Mensajes que cambian el rumbo de una causa

NewsITe
La causa por el asesinato de Cecilia Emilce Lazcano, la adolescente de 16 años hallada con una grave herida en el cuello, dio un giro clave a partir de los chats recuperados del celular de J., el único detenido por el caso. Los investigadores consideran que esas conversaciones podrían exponer la planificación previa del ataque y derribar definitivamente la hipótesis inicial de un suicidio.
Los mensajes, intercambiados principalmente con su novia N., contienen referencias explícitas a un supuesto plan para agredir a la joven. Entre las frases que más comprometen a J. se encuentra una en la que intenta tranquilizar a su pareja: “yo mato pero jamás te dañaré, ni siquiera un pelo”. En otro tramo, en cambio, se alude de manera directa a la mecánica del hecho: “cortar el cuello y esconderlo rápido”, expresión que ahora es analizada en detalle por la fiscalía.
De acuerdo con fuentes judiciales, en los chats también se habla de la posibilidad de filmar el ataque y enviar las imágenes a una tercera persona, así como de cambiarse de ropa y utilizar distintos caminos para retirarse del lugar. Para los investigadores, esos elementos mostrarían un grado de planificación que se contrapone con la idea de una reacción impulsiva o un hecho accidental.
Reconstrucción de las horas previas y posteriores
Los peritos informáticos lograron recuperar el contenido del teléfono de J. correspondiente a los días 14, 15 y 16 de julio. En esos intercambios, el joven menciona que pondrá en marcha “mi fockin plan” y promete enviar fotografías. Según la reconstrucción judicial, tras el ataque habría escrito a su novia para pedir ayuda: “Se me fue todo de las manos. No sé cómo, pero ella está viva. Por favor, necesito de tu ayuda, mi amor”.
En otra serie de mensajes, J. habría sugerido que un tercero “se deshaga de ella”, un pasaje que abrió una nueva línea de investigación: los pesquisas intentan determinar si existieron partícipes necesarios o encubridores y, en particular, quiénes pudieron haber recibido esas comunicaciones y qué rol habrían tenido en la secuencia de hechos.
- Los chats datan de entre el 14 y el 16 de julio, días clave para la causa.
- Las cámaras municipales registraron a J. y Cecilia caminando hacia la vieja estación de trenes en la madrugada del 16.
- En la vivienda del detenido se encontró una zapatilla cuya huella en sangre coincidiría con una pisada relevada en la escena.
“La herida en el cuello no es compatible con una autolesión y se detectó midazolam en el cuerpo de la víctima”, señalaron fuentes forenses.
En un comienzo, el expediente se había orientado bajo la hipótesis de un suicidio. Esa versión, sin embargo, fue rápidamente cuestionada por la familia de la joven y luego por los propios indicios surgidos de la investigación. Los estudios forenses determinaron que la lesión en el cuello no se correspondía con un intento de autolesión y que en el organismo de Cecilia había rastros de midazolam, un fármaco sedante que suele utilizarse en ámbitos médicos controlados.
El fiscal Facundo Cabral intenta ahora establecer quién habría suministrado ese medicamento, si existió un instigador detrás del ataque y qué nivel de participación pudo haber tenido N., la novia del detenido. Su situación procesal podría definirse en las próximas horas, en función del análisis de los chats y de las pruebas complementarias. Con el avance sobre el contenido del celular, la causa se encamina a una nueva etapa, en la que el foco estará puesto en desentrañar si J. actuó solo o si formó parte de un entramado más amplio en torno al crimen de Cecilia.
########
(Consigna 1):
Responda, según el texto sobre el caso Lazcano:
(a) ¿Qué edad tenía Cecilia Emilce Lazcano?
(b) ¿De qué días es el contenido recuperado del teléfono de J.?
(c) ¿Qué fármaco se detectó en el cuerpo de la víctima?
(Consigna 2): Devuelva el fragmento del texto sobre el caso Lazcano que va desde "Los mensajes, intercambiados" hasta "un hecho accidental.", ambos incluidos.

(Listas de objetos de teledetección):
########
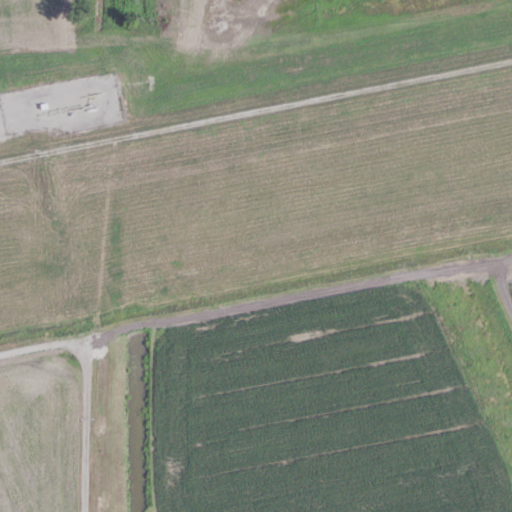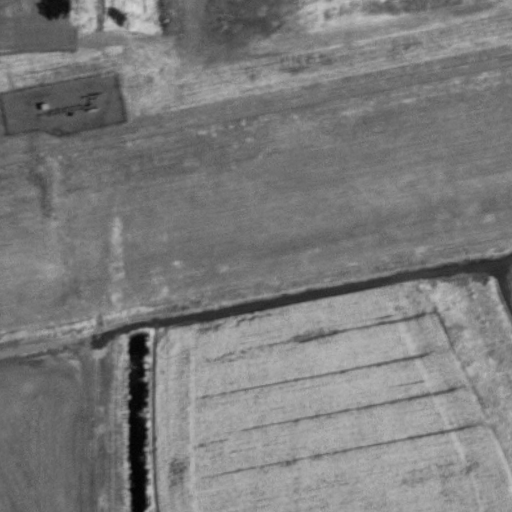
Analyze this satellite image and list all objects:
park: (216, 59)
road: (505, 283)
road: (306, 298)
road: (18, 402)
road: (80, 444)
########
(Respuesta 1):
(a) 16 años.
(b) Del 14, el 15 y el 16 de julio.
(c) Midazolam.

(Respuesta 2):
Los mensajes, intercambiados principalmente con su novia N., contienen referencias explícitas a un supuesto plan para agredir a la joven. Entre las frases que más comprometen a J. se encuentra una en la que intenta tranquilizar a su pareja: “yo mato pero jamás te dañaré, ni siquiera un pelo”. En otro tramo, en cambio, se alude de manera directa a la mecánica del hecho: “cortar el cuello y esconderlo rápido”, expresión que ahora es analizada en detalle por la fiscalía.
De acuerdo con fuentes judiciales, en los chats también se habla de la posibilidad de filmar el ataque y enviar las imágenes a una tercera persona, así como de cambiarse de ropa y utilizar distintos caminos para retirarse del lugar. Para los investigadores, esos elementos mostrarían un grado de planificación que se contrapone con la idea de una reacción impulsiva o un hecho accidental.